Search code examples
pythonfaker

Maximum Limit of distinct fake data using Python Faker package


I have used Python Faker for generating fake data. But I need to know what is the maximum number of distinct fake data (eg: fake names) can be generated using faker (eg: fake.name() ).

I have generated 100,000 fake names and I got less than 76,000 distinct names. I need to know the maximum limit so that I can know how much we can scale using this package for generating data.

I need to generate huge dataset. I also want to know is Php faker, perl faker are all same for different environments?

Other packages for generating huge dataset will be highly appreciated.


Solution

  • I had this same issue and looked more into it.

    In the en_US provider there about 1000 last names and 750 first names for about 750000 unique combos. If you randomly select a first and last name, there is a chance you'll get duplicates. But in reality, that's how the real world works, there are many John Smiths and Robert Doyles out there.

    There are 7203 first names and 473 last names in the en profile which can kind of help. Faker chooses the combo of first name and last name meaning there are about 7203 * 473 = 3407019.

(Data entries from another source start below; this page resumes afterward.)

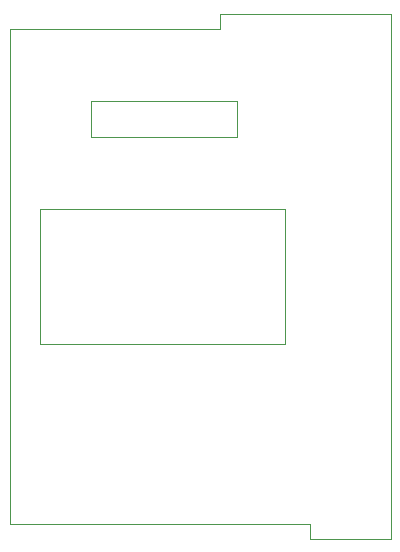
<source format=gbr>
G04 #@! TF.GenerationSoftware,KiCad,Pcbnew,6.0.0-unknown-bc26ccf~86~ubuntu18.04.1*
G04 #@! TF.CreationDate,2019-06-18T13:40:17+01:00*
G04 #@! TF.ProjectId,mouse8,6d6f7573-6538-42e6-9b69-6361645f7063,rev?*
G04 #@! TF.SameCoordinates,Original*
G04 #@! TF.FileFunction,Paste,Bot*
G04 #@! TF.FilePolarity,Positive*
%FSLAX46Y46*%
G04 Gerber Fmt 4.6, Leading zero omitted, Abs format (unit mm)*
G04 Created by KiCad (PCBNEW 6.0.0-unknown-bc26ccf~86~ubuntu18.04.1) date 2019-06-18 13:40:17*
%MOMM*%
%LPD*%
G04 APERTURE LIST*
%ADD10C,0.050000*%
G04 APERTURE END LIST*
D10*
X171653200Y-70916800D02*
X159308800Y-70916800D01*
X184632600Y-63500000D02*
X170180000Y-63500000D01*
X184632600Y-107950000D02*
X177800000Y-107950000D01*
X184632600Y-63500000D02*
X184632600Y-107950000D01*
X154940000Y-91440000D02*
X175717200Y-91440000D01*
X154940000Y-80010000D02*
X175717200Y-80010000D01*
X159308800Y-70916800D02*
X159308800Y-73914000D01*
X171653200Y-73914000D02*
X171653200Y-70916800D01*
X159308800Y-73914000D02*
X171653200Y-73914000D01*
X177800000Y-106680000D02*
X177800000Y-107950000D01*
X152400000Y-106680000D02*
X177800000Y-106680000D01*
X170180000Y-64770000D02*
X152400000Y-64770000D01*
X170180000Y-63500000D02*
X170180000Y-64770000D01*
X154940000Y-91440000D02*
X154940000Y-90805000D01*
X175717200Y-91440000D02*
X175717200Y-90805000D01*
X175717200Y-80010000D02*
X175717200Y-90805000D01*
X154940000Y-90805000D02*
X154940000Y-80010000D01*
X152400000Y-106680000D02*
X152400000Y-64770000D01*
M02*

</source>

    But still, there is a chance you'll get duplicates.

    I solve this problem by adding numbers to names.

    I need to generate huge dataset.

    Keep in mind that in reality, any huge dataset of names will have duplicates. I work with large datasets (> 1 million names) and we see a ton of duplicate first and last names.

    If you read the faker package code, you can probably figure out how to modify it so you get all 3M distinct names.